STATED PROBLEM 1:
Reproduce, word for word, everything in the business financing article from "Choosing financing options" down to "go about it.".
STATED PROBLEM 2:
Using the business financing article, answer each of these questions:
(a) Which two business structures do most contractors choose?
(b) What two forms does credit from banks most commonly take?
(c) According to the article, what is one of the most common sources of business funding?
STATED PROBLEM 3:
Carry the business financing article on past its final sentence with the next part.

DOCUMENT SECTION:

▬▬▬

Choosing financing options for your business
With the seasonality of most of the painting industry, it is not surprising that many businesses feel the pinch of slow cash flow and a smaller-than-comfortable amount of cash in the bank at some point or another. This is the time when you wish you had access to more working capital or credit. What are some of the ways that you can get access to funds when you need them? What considerations do you need to keep in mind when looking for funding?
One of the most common ways that businesses obtain funding is from the owner’s personal funds, when this is a possibility. This is not necessarily a bad idea, but there are good and bad ways to go about it.
BUSINESS CREDIT VS PERSONAL CREDIT
Many small businesses start out as a sole proprietor (Schedule C) business, but it’s a better idea to create a formal business entity. Most contractors choose to set up their business as either an S corporation or an LLC, because this gives the business owner a shield in terms of personal risk. This shield can be compromised by mixing personal and business finances—so it is prudent to keep separate bank accounts and credit card accounts for your business.
Rather than using personal credit for your business, consider lending money to your business if it needs a cash infusion. Treat this like any other short- or long-term loan on your balance sheet and make repayments. In some cases, you may need, or want, to charge interest to the business for the use of your money.
CREDIT FROM BANKS
Credit from banks most commonly takes two forms: business credit cards and business lines of credit. When you are starting out or expanding, you may also qualify for a Small Business Administration (SBA) loan.

▬▬▬

ITEMS:

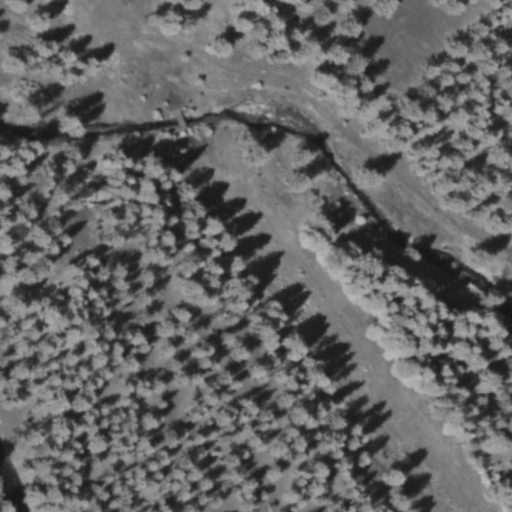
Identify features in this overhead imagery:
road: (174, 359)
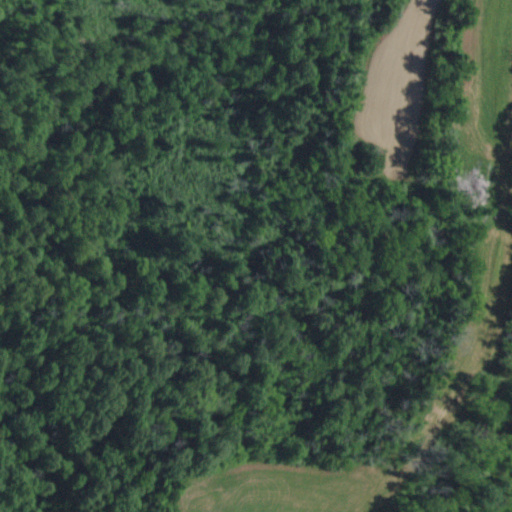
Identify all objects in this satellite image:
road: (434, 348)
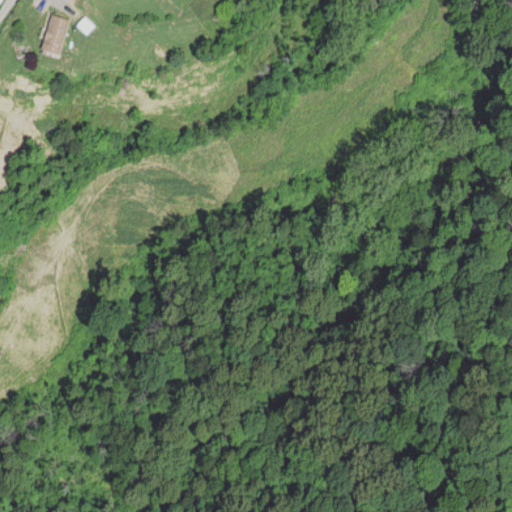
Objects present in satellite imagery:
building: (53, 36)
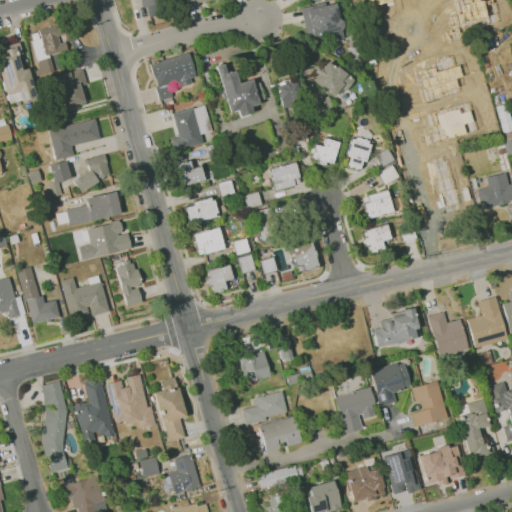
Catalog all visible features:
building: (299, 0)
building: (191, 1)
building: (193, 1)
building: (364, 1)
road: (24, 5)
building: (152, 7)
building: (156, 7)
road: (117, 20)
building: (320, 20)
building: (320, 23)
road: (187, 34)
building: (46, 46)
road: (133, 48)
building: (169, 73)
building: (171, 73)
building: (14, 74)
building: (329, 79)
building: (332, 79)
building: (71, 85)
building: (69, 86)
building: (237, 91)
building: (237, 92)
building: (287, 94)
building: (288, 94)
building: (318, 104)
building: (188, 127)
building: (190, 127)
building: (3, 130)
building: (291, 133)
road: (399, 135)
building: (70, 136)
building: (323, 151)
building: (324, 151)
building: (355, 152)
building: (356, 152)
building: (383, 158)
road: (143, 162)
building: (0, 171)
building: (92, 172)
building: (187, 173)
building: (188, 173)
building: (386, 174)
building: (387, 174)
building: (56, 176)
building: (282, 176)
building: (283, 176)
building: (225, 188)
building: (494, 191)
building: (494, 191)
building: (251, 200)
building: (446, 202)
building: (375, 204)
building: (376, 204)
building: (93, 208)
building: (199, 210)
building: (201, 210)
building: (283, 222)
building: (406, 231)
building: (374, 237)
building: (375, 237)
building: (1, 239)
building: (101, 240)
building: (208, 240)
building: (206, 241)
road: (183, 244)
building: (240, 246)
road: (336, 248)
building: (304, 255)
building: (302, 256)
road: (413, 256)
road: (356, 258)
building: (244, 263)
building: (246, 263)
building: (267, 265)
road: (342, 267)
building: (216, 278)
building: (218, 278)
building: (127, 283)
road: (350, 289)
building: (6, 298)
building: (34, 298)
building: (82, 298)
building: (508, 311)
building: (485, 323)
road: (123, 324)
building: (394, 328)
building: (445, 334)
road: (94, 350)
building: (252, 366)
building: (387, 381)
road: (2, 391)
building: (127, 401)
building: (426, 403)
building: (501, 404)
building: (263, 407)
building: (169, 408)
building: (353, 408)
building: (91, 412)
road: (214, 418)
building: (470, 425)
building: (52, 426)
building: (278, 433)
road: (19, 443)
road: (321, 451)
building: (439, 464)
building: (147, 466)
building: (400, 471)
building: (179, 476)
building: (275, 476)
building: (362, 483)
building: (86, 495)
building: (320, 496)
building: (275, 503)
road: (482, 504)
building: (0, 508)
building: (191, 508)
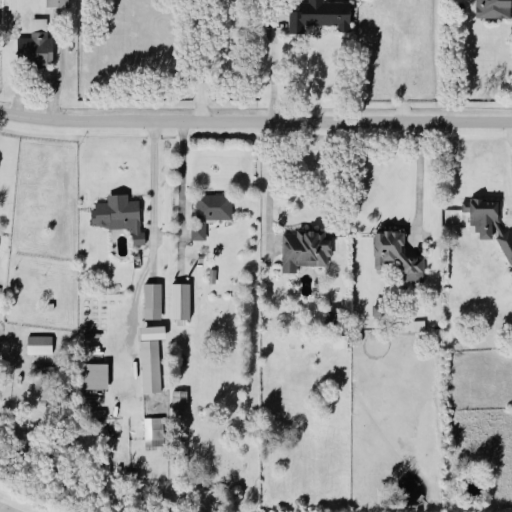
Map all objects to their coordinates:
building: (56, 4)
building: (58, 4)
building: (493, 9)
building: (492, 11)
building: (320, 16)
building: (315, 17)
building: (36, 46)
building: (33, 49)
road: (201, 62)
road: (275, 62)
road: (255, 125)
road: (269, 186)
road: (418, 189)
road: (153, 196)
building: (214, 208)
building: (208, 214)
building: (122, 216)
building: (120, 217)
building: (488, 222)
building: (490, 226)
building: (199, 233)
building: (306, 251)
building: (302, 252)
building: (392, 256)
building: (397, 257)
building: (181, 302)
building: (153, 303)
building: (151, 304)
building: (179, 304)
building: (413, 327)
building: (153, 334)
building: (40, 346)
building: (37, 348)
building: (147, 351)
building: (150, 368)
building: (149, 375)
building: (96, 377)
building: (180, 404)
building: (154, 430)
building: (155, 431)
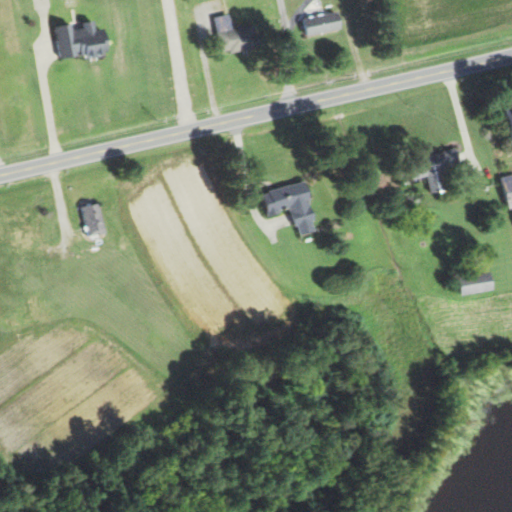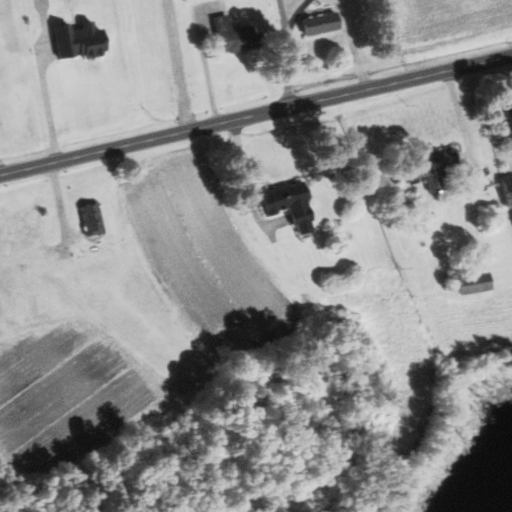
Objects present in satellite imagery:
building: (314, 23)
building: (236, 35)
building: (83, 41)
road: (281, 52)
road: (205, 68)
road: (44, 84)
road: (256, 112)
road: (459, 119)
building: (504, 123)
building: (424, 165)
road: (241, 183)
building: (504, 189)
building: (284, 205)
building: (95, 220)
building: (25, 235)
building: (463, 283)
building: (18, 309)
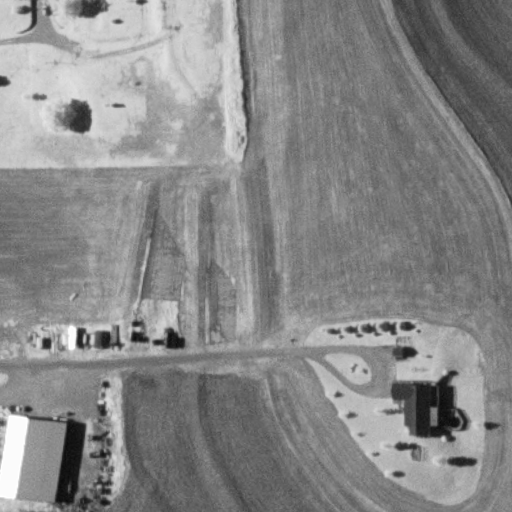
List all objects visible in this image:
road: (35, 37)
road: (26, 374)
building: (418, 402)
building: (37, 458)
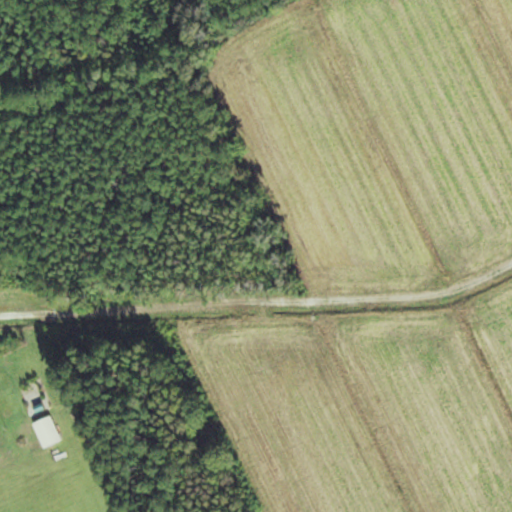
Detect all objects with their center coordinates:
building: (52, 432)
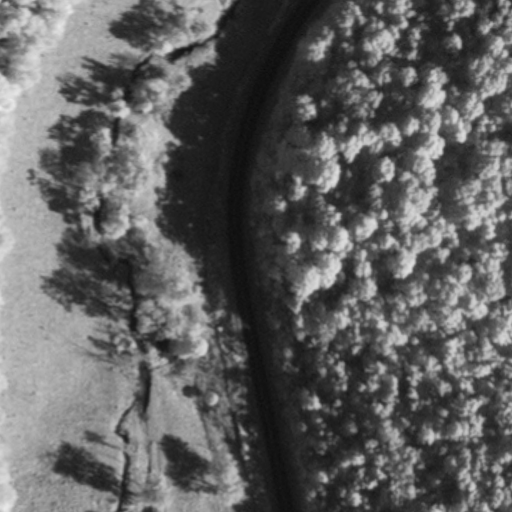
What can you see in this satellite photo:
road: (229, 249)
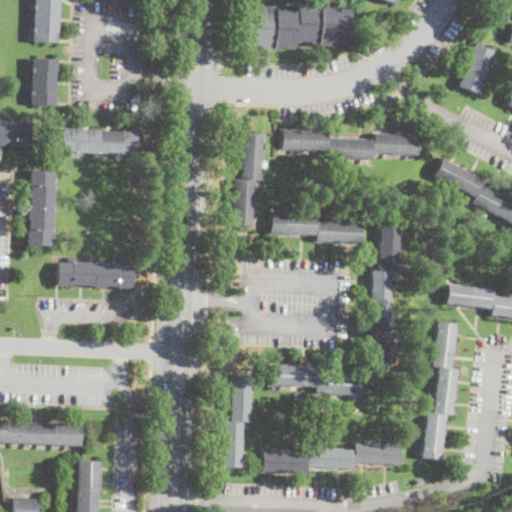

▬▬▬

WRITTEN REPLY 1:
Choosing financing options for your business
With the seasonality of most of the painting industry, it is not surprising that many businesses feel the pinch of slow cash flow and a smaller-than-comfortable amount of cash in the bank at some point or another. This is the time when you wish you had access to more working capital or credit. What are some of the ways that you can get access to funds when you need them? What considerations do you need to keep in mind when looking for funding?
One of the most common ways that businesses obtain funding is from the owner’s personal funds, when this is a possibility. This is not necessarily a bad idea, but there are good and bad ways to go about it.

WRITTEN REPLY 2:
(a) An S corporation or an LLC.
(b) Business credit cards and business lines of credit.
(c) The owner's personal funds.

WRITTEN REPLY 3:
Apply for business credit before you need it. Most contractors have a busy season and a slow season. Your slow season is typically when you need to dip into your credit. I recommend building a relationship with a business banker as a resource; apply for a business line of credit when you are in your busier season and can show profitable results. Most bankers will want to look at your financial statements, so it is good to provide a well-organized Income Statement (P&L) and Balance Sheet, and to be conversant with your financial results. If you have a budget and can show that you are meeting or exceeding your plan for this year and the prior year, that can be helpful. Banks like to lend to businesses that are making money and growing.
In some cases, lenders do require a personal guarantee on credit cards or lines of credit for the business, so be aware of that.
If you need to purchase big-ticket items like equipment, it’s wise to explore options for equipment loans versus using your business credit card or line of credit for this type of expense. Often, you can get better terms for this type of financing through companies who specialize in this service, and you don’t tie up your other resources in the process.
If your bank can’t help you, there are other lenders who are willing to lend to businesses that have short-term difficulties or have special circumstances that make traditional bank lending not an option. Your business banker, CPA, business coach or advisor may have referral contacts for alternative lenders.
To summarize, keep three things in mind: Educate yourself on your options, develop a relationship with a good business banker, and apply for credit before you need it.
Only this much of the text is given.